A marvelous new life just entered our church congregation, and the excited dad kept their loved ones informed via Facebook. I think this is a good application of Facebook, but not enough for me to get an account so I could see the pictures. But the dear dad very kindly e-mailed pictures to me, proving the utility of ancient institutions. I have some apprehension that I may not be able to see much of my own grandchild without Facebook, but I suspect my daughter will humor her anachronistic mom, and e-mail me pictures. I’m unable to receive pictures in my phone because I don’t have a camera phone and I have severed texting from my phone plan: more archaisms, I suppose.

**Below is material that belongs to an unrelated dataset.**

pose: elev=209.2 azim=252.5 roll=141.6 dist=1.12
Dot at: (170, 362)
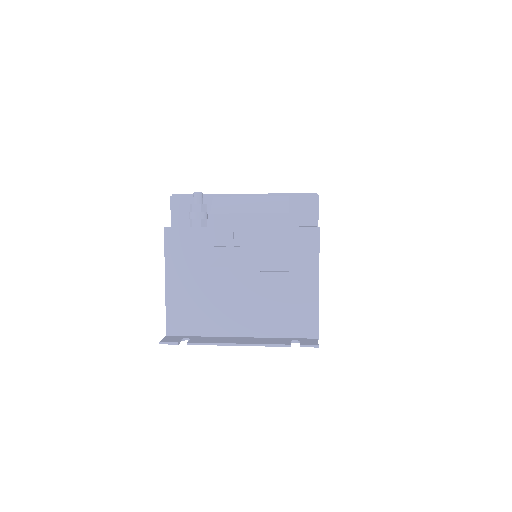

It’s not that I resist new technology. It’s that I resist incorporation into some sort of Borg, a network insidiously designed to dissolve privacy and individuality, and to equalize idiocy and literacy. Harsh words? I admit to strong feelings about this.
A Marine general visited my high school once, and he said the world didn’t need any more leaders, it needed more followers. He struck me as kind of an idiot. And social networking sites that thrive on accumulating followers strike me the same way. I am incredulous that the President of the United States has the time, between vacations, to tweet his profound comings and goings to a couple hundred thousand followers, while the rest of the country just wishes somebody would show up and lead.
The people with whom I most enjoy communicating still capitalize their first-person singular pronoun, still spell their second-person pronoun with three letters, and still spell at all. They take beautiful, creative photos, often with cameras that don’t come with phones. And they convey meaningful abstractions, use beautiful language, deploy symbolism, and relate factual information in a way that is a joy to read. From what I’ve picked up in the buzz, I don’t have the sense that avoiding the MyFace scene is causing me to miss much.